There’s news from Sunny on his progress, but since these posts are drawing a lot of attention, let’s provide a recap first.

This is Adam, now using the trail name Sunny. My friend developed Multiple Sclerosis years ago. Despite some flare ups that were severe enough that all gave up hope of his surviving he’s lived actively for years. Sunny has always been an outdoorsman, and despite his condition fit. So he decided he wanted to hike the Appalachian Trail while his health is still good.

This spring he hiked Pennsylvania, and stopped at Wind Gap because of a minor MS flareup. In June, after taking me on my second backpacking trip, I dropped him off at Wind Gap so he could resume his journey north.

Sunny found the trail and the heat taking a lot out of him, and he took a day off before crossing the Delaware River. Hot weather is very hard on people with MS, as it aggravates their symptoms and increases their fatigue. As part of his medical treatment he has to come off trail once a month, and after hiking partway into New Jersey he took this opportunity to spend time with his family. Since then he’s completed hiking the trail in New Jersey, New York, part of Connecticut, and Vermont. He’s skipped part of the Nutmeg State and Massachusetts so he can keep on schedule to get to the trail’s end on Mount Katahdin before the mountain closes for the season in October. Once he’s stood atop Katahdin he will figure out how to get in the rest of the trail, including the states from Maryland south to Georgia.
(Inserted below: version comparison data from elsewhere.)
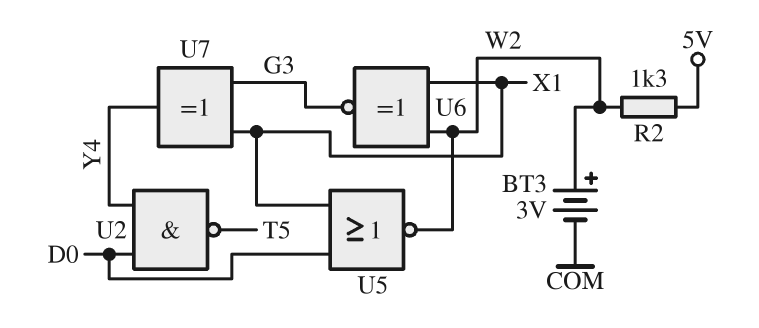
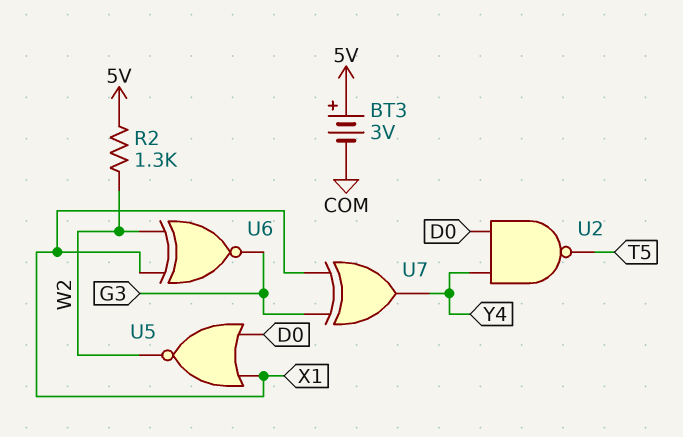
BT3: 3V (plus W2, minus COM) -> 3V (plus 5V, minus COM)

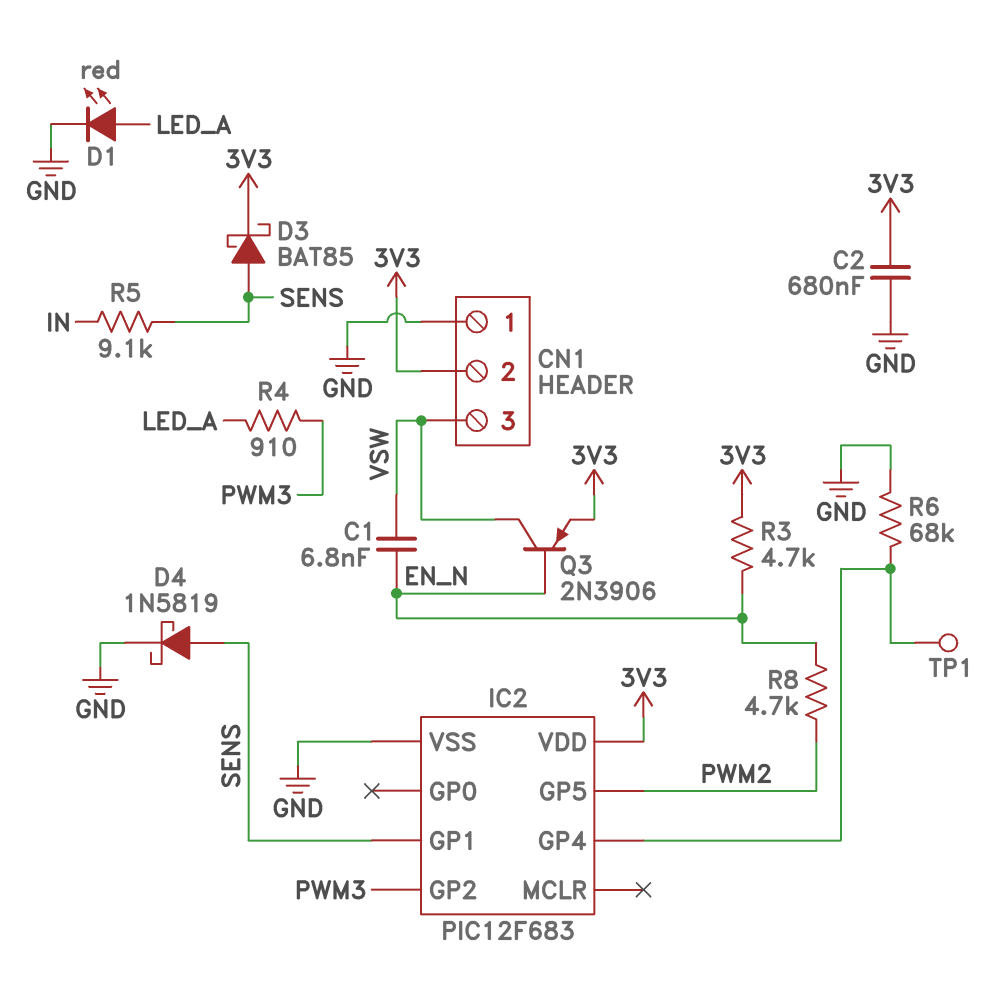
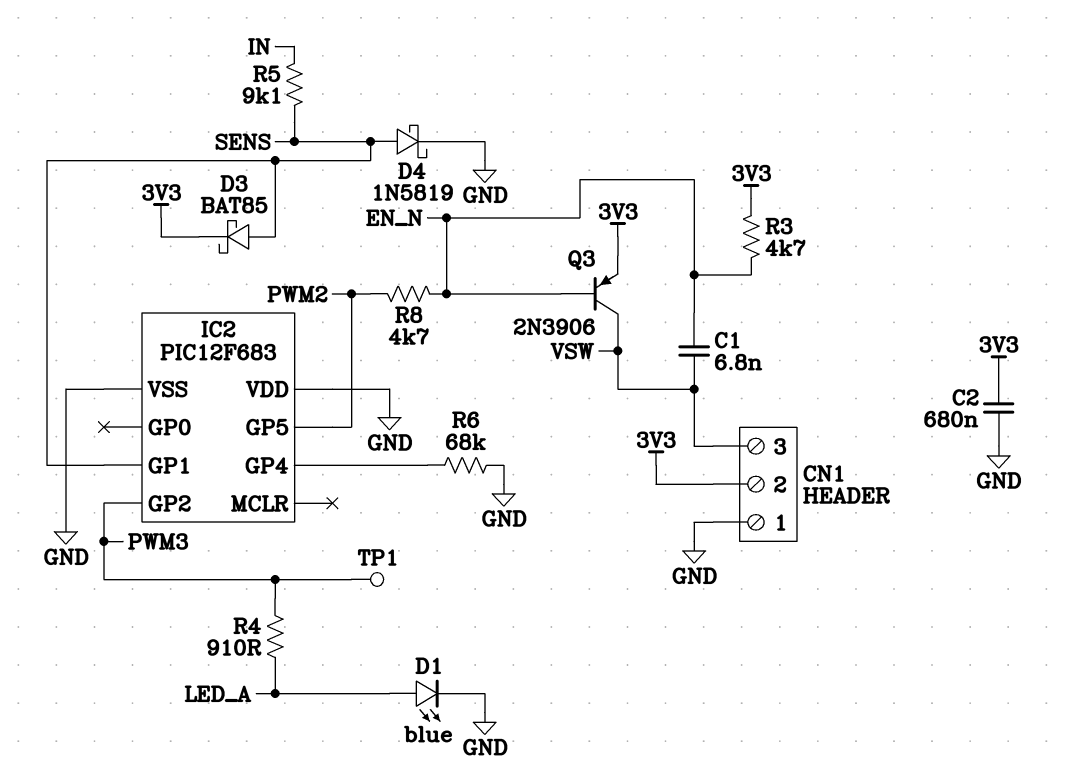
D1: LED red (A LED_A, K GND) -> LED blue (A LED_A, K GND)
IC2 pin VDD: 3V3 -> GND
TP1: test point (IC2/GP4) -> test point (PWM3)

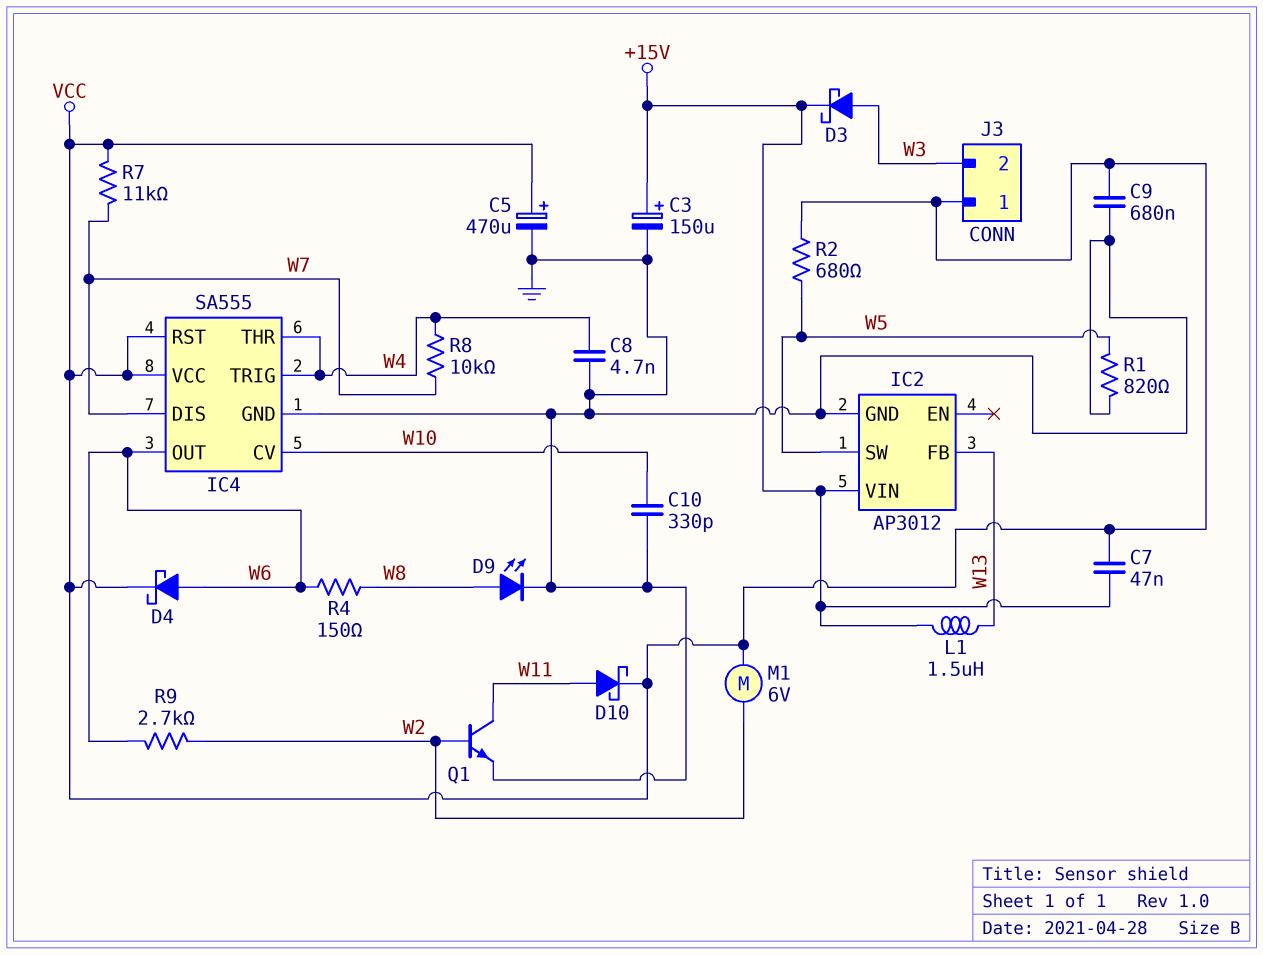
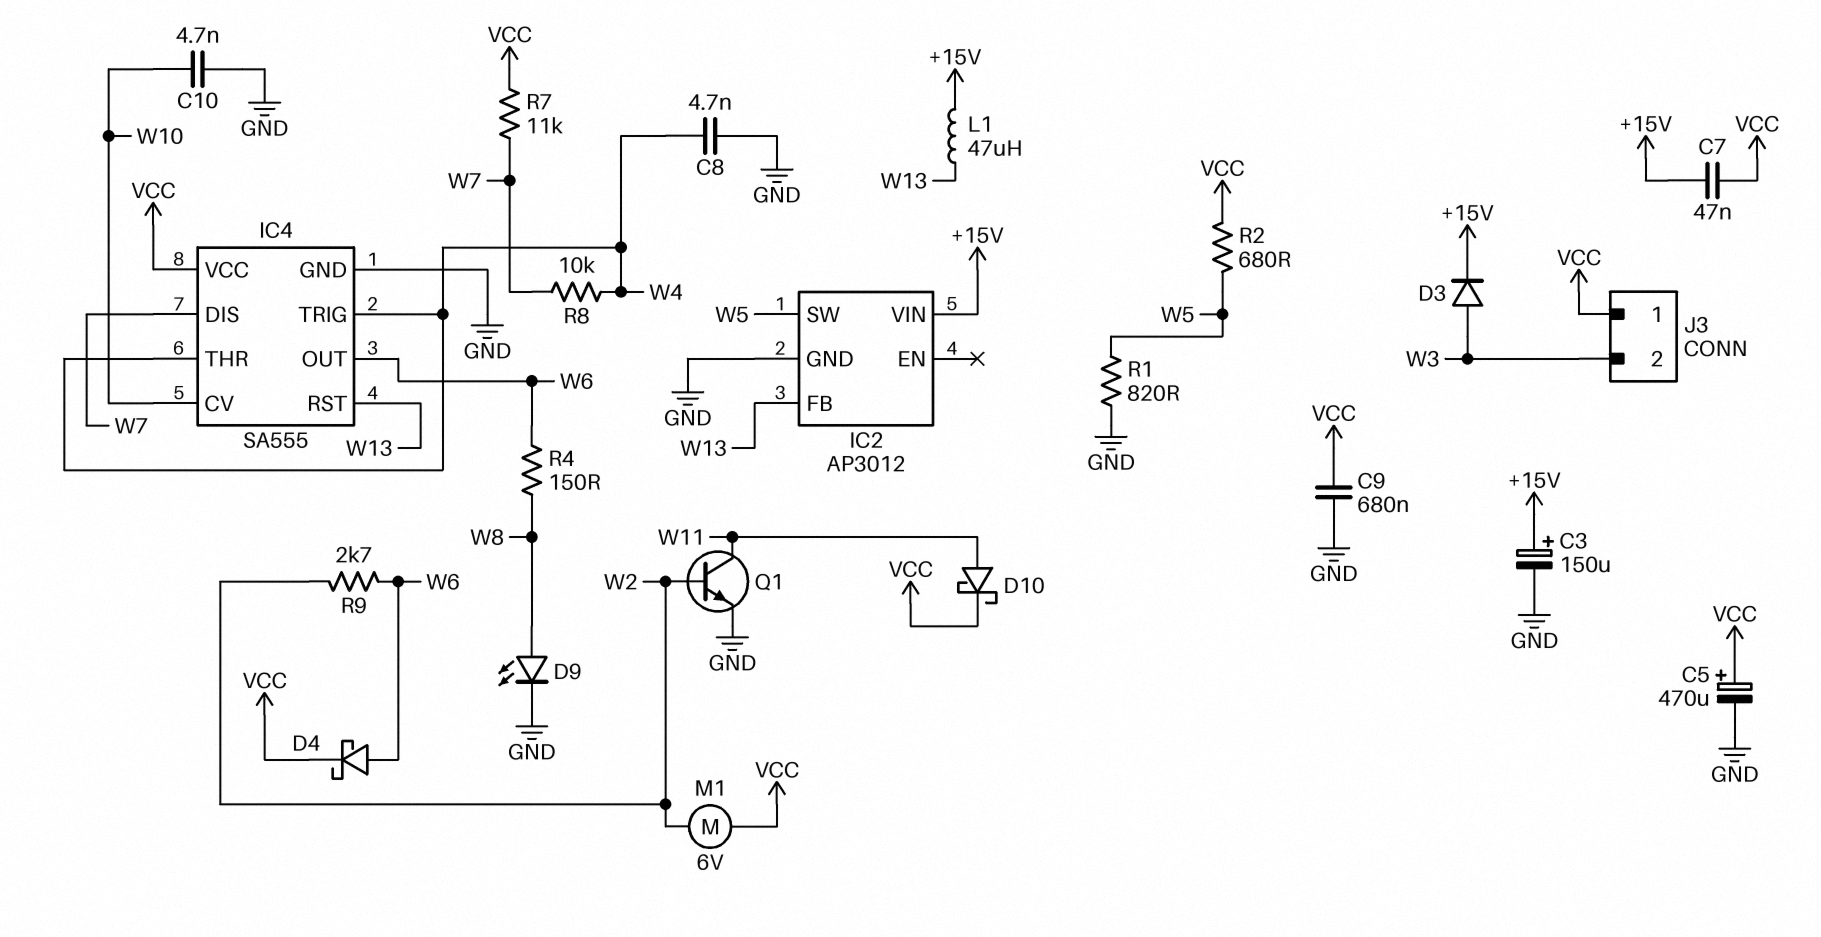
C10: 330pF (GND, W10) -> 4.7nF (GND, W10)
D3: schottky (A W3, K +15V) -> diode (A W3, K +15V)
IC4 pin RST: VCC -> W13
L1: 1.5uH (+15V, W13) -> 47uH (+15V, W13)

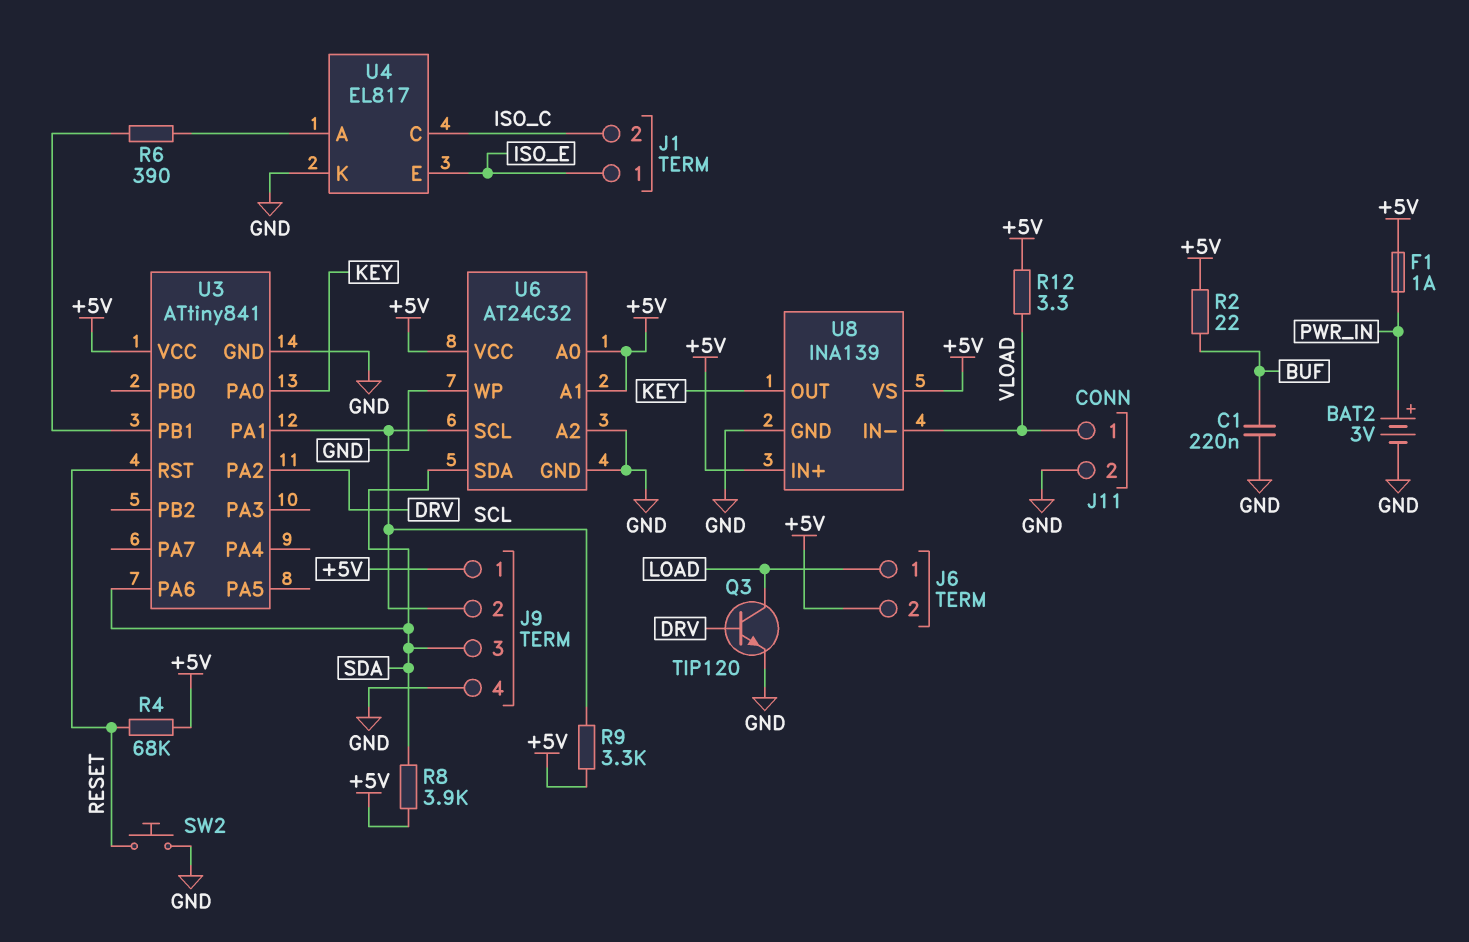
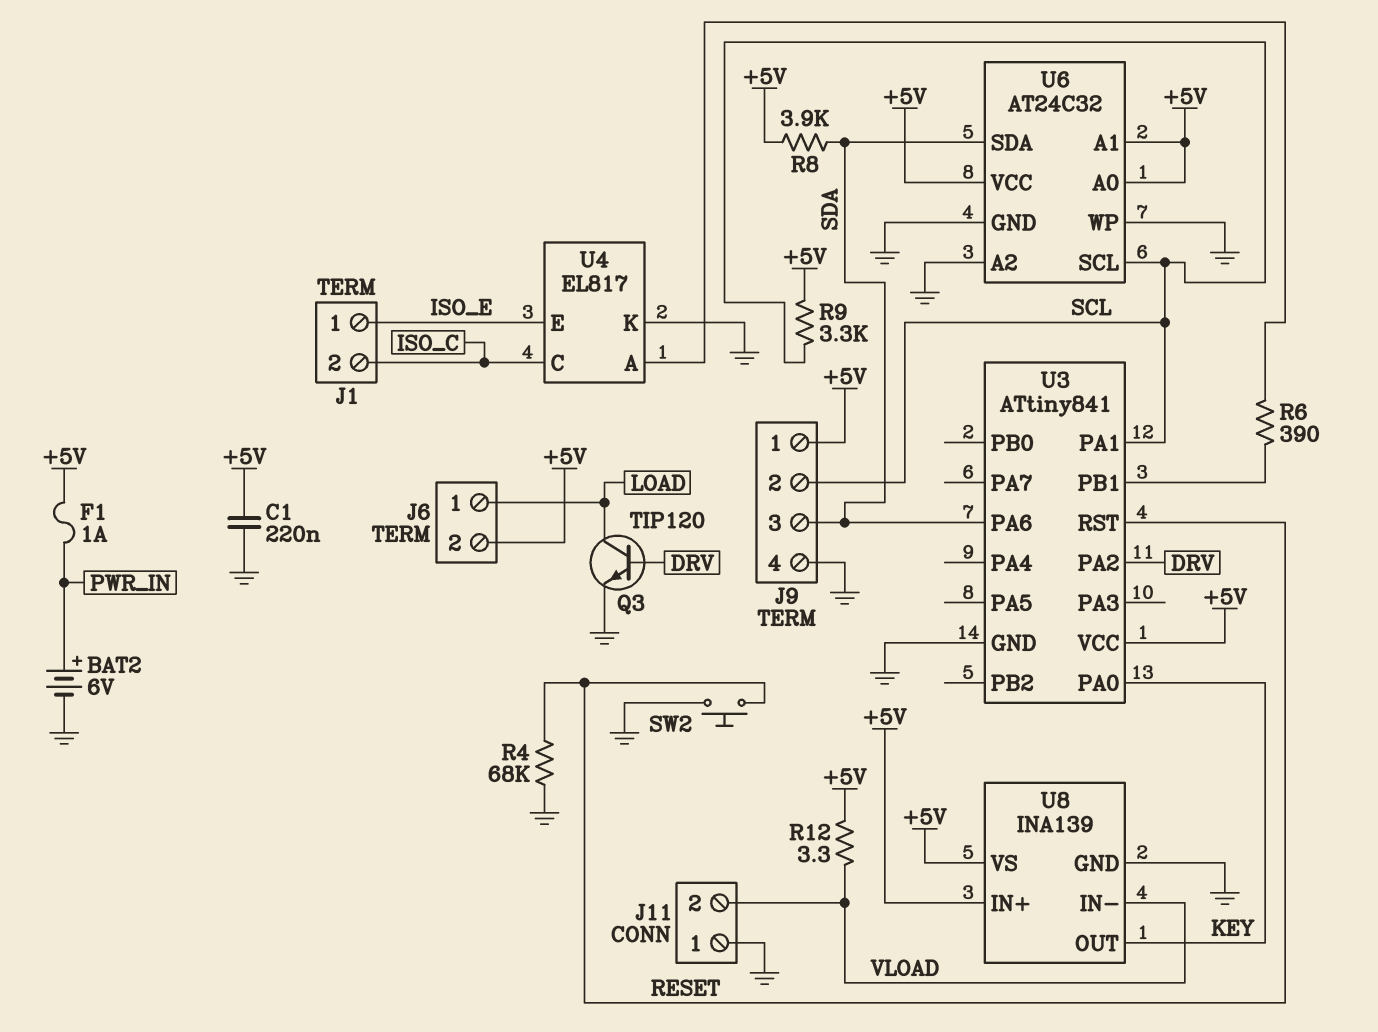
BAT2: 3V (plus PWR_IN, minus GND) -> 6V (plus PWR_IN, minus GND)
C1: 220nF (BUF, GND) -> 220nF (+5V, GND)
J11 pin 1: VLOAD -> GND
J11 pin 2: GND -> VLOAD
R2: 22 (+5V, BUF) -> none
R4: 68k (+5V, RESET) -> 68k (GND, RESET)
Sunny’s last update was that he’d climbed Mount Lafayette, and while his legs were sore they weren’t so sore that he’d stop. He had been hiking fifteen to twenty mile days, but I’m not sure of his mileage now. (He’s trying to preserve his cell phone charge, so updates are short and infrequent when he’s on the trail. According to Wikipedia, Mount Lafayette is over five thousand feet tall and one of the most prominent mountains in New England. Here is the panorama photo Wikipedia uses in its article on the mountain.

Tomorrow Sunny takes on the highest mountain in the Northeastern United States. The Appalachian Trail crosses the summit of Mount Washington, towering 6,288 feet above sea level. The most difficult sections of the trail are New Hampshire and Maine, which is one reason south to north hiking is so common – it lets you build up the legs and the experience before you face the Presidential range and Maine’s 100 Mile Wilderness.

I have full confidence Sunny will be standing atop Mount Katahdin this fall. As he nears the end point I’ll continue to post updates on his progress.